### Task prompt
Go through the records underneath and count the lines that include the string "deeper". Give nothing but the number.
◆ ◆ ◆ ◆
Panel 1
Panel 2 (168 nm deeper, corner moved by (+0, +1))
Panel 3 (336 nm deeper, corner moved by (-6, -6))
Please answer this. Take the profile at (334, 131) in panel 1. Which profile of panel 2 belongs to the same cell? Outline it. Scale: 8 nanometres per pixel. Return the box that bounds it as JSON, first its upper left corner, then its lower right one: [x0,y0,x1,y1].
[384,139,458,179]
◆ ◆ ◆ ◆
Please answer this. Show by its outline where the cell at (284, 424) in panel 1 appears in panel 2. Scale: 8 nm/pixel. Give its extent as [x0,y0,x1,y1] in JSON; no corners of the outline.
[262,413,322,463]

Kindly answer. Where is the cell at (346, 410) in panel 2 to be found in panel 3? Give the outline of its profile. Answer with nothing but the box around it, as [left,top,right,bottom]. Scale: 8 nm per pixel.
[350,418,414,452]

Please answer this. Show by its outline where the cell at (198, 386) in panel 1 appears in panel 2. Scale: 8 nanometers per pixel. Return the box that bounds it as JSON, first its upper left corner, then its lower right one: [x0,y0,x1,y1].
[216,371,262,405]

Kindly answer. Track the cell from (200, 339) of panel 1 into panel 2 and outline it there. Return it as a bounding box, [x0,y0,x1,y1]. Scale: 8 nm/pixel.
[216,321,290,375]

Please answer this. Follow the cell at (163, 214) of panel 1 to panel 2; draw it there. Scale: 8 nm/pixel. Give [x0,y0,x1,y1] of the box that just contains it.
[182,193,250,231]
◆ ◆ ◆ ◆
### Response
2